Extracted page text data:
◆ ◆ ◆ ◆ ◆
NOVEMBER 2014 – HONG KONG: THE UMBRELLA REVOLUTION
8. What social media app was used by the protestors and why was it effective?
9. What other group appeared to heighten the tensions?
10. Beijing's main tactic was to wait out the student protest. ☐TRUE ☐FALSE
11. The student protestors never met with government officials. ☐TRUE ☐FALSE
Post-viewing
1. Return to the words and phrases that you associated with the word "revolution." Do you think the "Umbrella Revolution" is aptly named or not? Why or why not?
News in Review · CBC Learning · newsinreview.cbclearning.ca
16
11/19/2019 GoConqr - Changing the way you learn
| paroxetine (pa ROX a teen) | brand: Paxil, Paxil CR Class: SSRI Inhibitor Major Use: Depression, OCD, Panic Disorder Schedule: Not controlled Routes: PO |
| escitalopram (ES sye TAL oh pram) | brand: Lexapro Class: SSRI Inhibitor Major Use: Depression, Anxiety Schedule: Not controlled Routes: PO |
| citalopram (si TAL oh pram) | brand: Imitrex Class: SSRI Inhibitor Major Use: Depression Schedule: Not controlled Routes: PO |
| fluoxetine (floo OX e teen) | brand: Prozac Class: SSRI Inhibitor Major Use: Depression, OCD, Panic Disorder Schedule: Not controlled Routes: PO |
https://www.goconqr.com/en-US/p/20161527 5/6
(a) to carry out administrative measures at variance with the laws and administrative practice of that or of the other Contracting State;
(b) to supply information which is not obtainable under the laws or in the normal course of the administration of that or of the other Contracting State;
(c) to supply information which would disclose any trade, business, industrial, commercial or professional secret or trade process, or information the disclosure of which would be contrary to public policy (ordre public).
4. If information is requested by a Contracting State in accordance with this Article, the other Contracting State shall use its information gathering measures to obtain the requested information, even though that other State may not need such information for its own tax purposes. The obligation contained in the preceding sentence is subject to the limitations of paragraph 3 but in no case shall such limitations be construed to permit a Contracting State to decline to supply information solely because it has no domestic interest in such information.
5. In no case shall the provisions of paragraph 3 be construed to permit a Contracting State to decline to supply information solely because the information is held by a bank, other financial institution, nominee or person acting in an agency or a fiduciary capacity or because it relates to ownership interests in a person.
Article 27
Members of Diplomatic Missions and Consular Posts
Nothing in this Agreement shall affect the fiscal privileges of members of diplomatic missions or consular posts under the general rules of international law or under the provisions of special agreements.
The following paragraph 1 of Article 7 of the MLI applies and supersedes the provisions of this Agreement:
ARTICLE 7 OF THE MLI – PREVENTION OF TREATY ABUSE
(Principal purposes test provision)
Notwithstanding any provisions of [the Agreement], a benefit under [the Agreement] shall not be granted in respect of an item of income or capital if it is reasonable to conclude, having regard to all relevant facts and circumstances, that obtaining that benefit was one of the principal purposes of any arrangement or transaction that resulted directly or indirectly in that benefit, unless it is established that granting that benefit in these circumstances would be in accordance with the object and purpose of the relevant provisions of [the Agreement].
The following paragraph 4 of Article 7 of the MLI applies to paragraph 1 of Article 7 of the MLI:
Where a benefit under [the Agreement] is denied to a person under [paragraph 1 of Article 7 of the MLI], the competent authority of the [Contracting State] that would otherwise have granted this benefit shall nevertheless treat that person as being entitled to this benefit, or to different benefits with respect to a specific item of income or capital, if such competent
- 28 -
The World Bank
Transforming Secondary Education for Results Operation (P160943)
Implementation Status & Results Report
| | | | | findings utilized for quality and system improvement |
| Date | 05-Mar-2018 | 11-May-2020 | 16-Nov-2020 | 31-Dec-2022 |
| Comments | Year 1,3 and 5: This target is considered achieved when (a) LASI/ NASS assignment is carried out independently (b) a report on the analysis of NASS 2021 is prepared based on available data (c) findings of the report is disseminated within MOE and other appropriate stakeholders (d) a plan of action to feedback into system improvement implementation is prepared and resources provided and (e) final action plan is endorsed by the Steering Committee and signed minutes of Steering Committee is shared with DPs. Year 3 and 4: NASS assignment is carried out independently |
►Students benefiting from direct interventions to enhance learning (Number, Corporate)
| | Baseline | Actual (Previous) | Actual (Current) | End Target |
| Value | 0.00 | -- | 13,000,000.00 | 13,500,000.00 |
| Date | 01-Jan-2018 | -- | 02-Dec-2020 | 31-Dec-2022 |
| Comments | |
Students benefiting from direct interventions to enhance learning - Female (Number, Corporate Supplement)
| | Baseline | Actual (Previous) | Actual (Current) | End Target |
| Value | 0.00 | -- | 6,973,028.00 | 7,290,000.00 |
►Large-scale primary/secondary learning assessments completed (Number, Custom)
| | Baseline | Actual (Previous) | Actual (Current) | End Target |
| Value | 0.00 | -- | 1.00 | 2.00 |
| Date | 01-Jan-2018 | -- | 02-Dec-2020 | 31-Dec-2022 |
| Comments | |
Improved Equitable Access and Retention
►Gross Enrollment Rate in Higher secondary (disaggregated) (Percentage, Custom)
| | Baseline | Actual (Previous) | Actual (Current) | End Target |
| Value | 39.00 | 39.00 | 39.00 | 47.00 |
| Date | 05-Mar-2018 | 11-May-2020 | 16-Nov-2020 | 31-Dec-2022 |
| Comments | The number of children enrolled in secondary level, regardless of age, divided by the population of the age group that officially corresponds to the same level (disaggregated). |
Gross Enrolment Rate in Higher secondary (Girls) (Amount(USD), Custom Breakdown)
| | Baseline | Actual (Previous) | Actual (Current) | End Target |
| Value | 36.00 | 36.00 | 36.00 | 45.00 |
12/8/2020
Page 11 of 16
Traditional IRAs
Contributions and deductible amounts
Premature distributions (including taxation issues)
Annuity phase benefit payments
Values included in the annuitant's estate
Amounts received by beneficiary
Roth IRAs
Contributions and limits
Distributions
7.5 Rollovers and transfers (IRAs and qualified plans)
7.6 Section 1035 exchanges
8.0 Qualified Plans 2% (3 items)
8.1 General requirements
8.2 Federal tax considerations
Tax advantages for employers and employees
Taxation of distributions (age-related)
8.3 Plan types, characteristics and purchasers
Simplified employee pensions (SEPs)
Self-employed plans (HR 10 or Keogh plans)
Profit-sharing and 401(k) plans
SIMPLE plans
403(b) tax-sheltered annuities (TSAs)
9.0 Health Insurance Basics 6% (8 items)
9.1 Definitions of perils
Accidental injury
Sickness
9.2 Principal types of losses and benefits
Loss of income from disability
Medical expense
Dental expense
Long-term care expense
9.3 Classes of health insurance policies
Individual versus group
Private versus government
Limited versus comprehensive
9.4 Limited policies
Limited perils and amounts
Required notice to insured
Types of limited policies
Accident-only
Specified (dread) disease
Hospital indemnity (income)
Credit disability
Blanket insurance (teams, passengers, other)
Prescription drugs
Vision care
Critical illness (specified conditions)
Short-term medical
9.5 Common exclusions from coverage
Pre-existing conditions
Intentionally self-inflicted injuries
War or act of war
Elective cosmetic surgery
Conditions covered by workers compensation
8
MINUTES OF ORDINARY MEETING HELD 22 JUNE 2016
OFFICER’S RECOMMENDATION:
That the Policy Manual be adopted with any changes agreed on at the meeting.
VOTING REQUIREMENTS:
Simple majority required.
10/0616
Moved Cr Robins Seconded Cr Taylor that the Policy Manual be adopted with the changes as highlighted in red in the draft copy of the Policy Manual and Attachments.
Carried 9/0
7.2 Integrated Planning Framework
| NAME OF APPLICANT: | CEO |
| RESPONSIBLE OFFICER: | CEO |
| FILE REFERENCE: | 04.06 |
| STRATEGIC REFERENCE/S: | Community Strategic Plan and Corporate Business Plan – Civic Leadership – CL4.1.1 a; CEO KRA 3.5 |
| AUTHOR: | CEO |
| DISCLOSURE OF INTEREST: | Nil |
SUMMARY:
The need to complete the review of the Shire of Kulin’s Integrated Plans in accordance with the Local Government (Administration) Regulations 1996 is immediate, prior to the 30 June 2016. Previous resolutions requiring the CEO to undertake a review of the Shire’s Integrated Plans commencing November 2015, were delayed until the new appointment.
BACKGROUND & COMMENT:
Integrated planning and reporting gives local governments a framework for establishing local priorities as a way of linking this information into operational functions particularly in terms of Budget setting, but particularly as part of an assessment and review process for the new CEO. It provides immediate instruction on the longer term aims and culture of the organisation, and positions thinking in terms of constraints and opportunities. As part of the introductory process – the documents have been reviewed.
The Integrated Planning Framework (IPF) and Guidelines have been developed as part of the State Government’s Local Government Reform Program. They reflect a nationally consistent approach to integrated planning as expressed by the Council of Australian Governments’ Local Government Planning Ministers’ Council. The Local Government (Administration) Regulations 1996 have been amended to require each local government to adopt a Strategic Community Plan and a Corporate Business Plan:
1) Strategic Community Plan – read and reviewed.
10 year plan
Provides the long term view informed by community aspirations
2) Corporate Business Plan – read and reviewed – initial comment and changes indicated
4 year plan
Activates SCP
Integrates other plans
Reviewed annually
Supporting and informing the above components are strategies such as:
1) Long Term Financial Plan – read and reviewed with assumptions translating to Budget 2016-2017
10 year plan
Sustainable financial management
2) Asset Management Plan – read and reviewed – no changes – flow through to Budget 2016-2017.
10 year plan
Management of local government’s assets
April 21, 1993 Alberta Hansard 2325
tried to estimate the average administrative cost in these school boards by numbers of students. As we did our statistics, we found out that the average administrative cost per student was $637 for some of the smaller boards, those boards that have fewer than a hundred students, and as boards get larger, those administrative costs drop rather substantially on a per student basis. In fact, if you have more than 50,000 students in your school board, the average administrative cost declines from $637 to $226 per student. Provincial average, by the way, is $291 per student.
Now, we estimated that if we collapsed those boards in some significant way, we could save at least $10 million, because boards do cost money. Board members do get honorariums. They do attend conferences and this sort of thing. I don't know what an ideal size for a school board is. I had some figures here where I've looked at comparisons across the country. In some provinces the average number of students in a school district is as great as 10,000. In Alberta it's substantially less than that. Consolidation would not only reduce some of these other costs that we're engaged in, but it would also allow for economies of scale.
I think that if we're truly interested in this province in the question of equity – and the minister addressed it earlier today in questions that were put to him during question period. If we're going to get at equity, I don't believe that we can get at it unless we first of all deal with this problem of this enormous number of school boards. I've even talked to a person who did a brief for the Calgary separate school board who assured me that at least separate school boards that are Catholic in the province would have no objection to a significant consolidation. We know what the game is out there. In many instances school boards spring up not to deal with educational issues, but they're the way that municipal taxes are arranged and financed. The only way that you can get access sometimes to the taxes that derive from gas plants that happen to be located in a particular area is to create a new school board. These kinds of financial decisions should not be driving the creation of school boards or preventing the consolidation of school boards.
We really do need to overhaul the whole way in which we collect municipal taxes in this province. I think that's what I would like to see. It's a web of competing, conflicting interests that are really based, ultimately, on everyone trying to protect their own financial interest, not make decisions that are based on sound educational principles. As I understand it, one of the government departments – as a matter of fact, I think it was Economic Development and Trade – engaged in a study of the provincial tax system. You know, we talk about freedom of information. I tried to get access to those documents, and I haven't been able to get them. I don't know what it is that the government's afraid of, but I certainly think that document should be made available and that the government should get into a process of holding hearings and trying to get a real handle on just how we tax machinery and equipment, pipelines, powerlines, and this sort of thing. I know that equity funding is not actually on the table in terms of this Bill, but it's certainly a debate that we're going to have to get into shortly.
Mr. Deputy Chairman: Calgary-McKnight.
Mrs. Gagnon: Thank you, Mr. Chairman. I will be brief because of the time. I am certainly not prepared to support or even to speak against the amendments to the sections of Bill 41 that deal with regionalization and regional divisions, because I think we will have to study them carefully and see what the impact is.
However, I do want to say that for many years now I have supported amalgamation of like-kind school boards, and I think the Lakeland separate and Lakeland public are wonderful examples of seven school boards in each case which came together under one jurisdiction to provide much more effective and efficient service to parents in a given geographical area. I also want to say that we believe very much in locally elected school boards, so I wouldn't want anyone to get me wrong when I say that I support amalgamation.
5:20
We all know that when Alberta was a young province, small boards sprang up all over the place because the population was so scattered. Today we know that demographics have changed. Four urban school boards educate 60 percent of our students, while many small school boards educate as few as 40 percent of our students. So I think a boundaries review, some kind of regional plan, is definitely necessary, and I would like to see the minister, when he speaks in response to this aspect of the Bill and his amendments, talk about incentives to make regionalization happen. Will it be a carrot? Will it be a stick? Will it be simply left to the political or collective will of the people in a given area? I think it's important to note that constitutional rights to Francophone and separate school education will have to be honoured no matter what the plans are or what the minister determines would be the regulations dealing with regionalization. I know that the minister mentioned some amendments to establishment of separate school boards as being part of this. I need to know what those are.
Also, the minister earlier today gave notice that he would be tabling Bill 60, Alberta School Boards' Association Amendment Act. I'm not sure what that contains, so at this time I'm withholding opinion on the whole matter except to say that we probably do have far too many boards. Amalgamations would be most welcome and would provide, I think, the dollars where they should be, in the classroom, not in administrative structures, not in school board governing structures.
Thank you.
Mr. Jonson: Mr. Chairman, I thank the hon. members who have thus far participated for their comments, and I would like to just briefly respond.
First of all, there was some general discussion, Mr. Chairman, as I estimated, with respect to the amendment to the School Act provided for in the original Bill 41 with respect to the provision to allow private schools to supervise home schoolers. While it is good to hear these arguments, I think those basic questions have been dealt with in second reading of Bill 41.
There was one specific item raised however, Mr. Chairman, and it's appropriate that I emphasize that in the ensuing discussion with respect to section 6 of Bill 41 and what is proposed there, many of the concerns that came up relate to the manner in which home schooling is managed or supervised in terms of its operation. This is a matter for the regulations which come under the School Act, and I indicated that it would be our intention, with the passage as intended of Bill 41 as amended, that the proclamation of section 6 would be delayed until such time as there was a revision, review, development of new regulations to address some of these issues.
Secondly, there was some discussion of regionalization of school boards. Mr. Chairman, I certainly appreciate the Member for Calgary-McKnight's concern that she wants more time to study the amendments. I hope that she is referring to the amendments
◆ ◆ ◆ ◆ ◆
→ What to work on: Look through the entries above, find each line containing "amended", and copy it.

→ Task solution:
The Integrated Planning Framework (IPF) and Guidelines have been developed as part of the State Government’s Local Government Reform Program. They reflect a nationally consistent approach to integrated planning as expressed by the Council of Australian Governments’ Local Government Planning Ministers’ Council. The Local Government (Administration) Regulations 1996 have been amended to require each local government to adopt a Strategic Community Plan and a Corporate Business Plan:
There was one specific item raised however, Mr. Chairman, and it's appropriate that I emphasize that in the ensuing discussion with respect to section 6 of Bill 41 and what is proposed there, many of the concerns that came up relate to the manner in which home schooling is managed or supervised in terms of its operation. This is a matter for the regulations which come under the School Act, and I indicated that it would be our intention, with the passage as intended of Bill 41 as amended, that the proclamation of section 6 would be delayed until such time as there was a revision, review, development of new regulations to address some of these issues.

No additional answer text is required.